Author Sam Staggs did a huge amount of painstaking research for this book, especially noteworthy because all of this fifty-year-old movie's principal players are dead (with one notable exception: Celeste Holm, who would not grant him an interview). Staggs locates the kernel of the movie in a magazine story, "The Wisdom of Eve," about a conniving young woman who befriends and then betrays an insecure older actress, "Margola Cranston." He goes beyond the magazine story to find the actual, real-life "Eve" figure and interviews her, finding that life and art are not necessarily the same.
All About "All About Eve"'s book jacket calls the film "the bitchiest film ever made." (There is room for disagreement--what about "Stage Door"? "The Women?" "Who's Afraid of Virginia Woolf"?)

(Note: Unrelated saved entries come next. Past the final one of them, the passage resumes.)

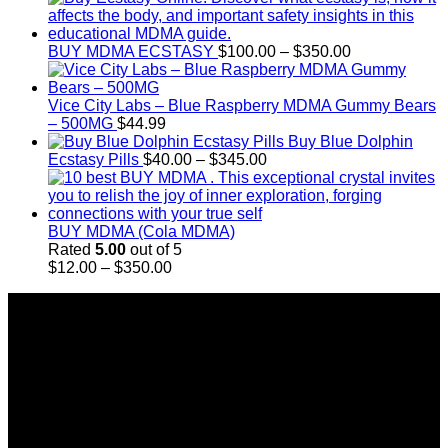
$11.99
through
Price
$349.99
BUY MDMA ECSTASY
$
100.00
–
$
350.00
range:
$100.00
through
Vice City Labs – Blue Raspberry MDMA Gummy Bears
$350.00
– 500MG
$
44.99
Buy Blue Dolphin
Price
Ecstasy Pills
$
40.00
–
$
345.00
range:
$40.00
through
$345.00
BUY MDMA (Cola MDMA)
Rated
5.00
out of 5
Price
$
12.00
–
$
350.00
range:
About Us
$12.00
through
Introducing Buy MDMA, the leading online MDMA
$350.00
Dispensary in Canada. We take pride in offering a wide
range of premium MDMA products
We truly believe in the power of MDMA and the incredible
benefits it can bring to the lives of Canadians. We are at the
forefront of the MDMA wave and we want to take you on this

But the movie was a solid career-starter for Marilyn Monroe as Miss Caswell, "a graduate of the Copacabana School of Dramatic Arts." Otherwise, Staggs' thesis is controversial, and probably makes Celeste Holm furious: "For others in the cast--Bette Davis, Anne Baxter, Gary Merrill, Celeste Holm, Hugh Marlowe, Thelma Ritter, and for [writer/director Joseph] Mankiewicz himself--All About Eve was the climax. . . . If not for this movie, half the cast would be forgotten." Pretty harsh stuff.
After its thunderous critical and box-office success, "Eve" went on to become the movie that never really faded from conscious-ness thanks to revivals and TV broadcasts. As Staggs says, "[t]he subtext has beguilded several generations of devotees, largely gay men, who have 'read' the film as though it beamed a limelight into the closet of their hearts." Margo Channing, woman on the edge; Birdie Coonan, the buddy with common sense; and Addison DeWitt, serpentine critic, have their camp charms delineated here.
Some critics have said that at 340 pages of text All About "All About Eve" may be too much of a good thing. Take this simple test: Of course everyone knows that "Fasten your seat belts, it's going to be a bumpy night" comes from the movie. Do you also thrill to lines like "Shucks, and I sent my autograph book to the cleaners," "Eve evil, Little Miss Evil," or "The minutes will fly like hours"? If you do, then this book is for you. It's a great read, and to turn Addison DeWitt's quip rightside-up where it belongs, the hours will fly like minutes.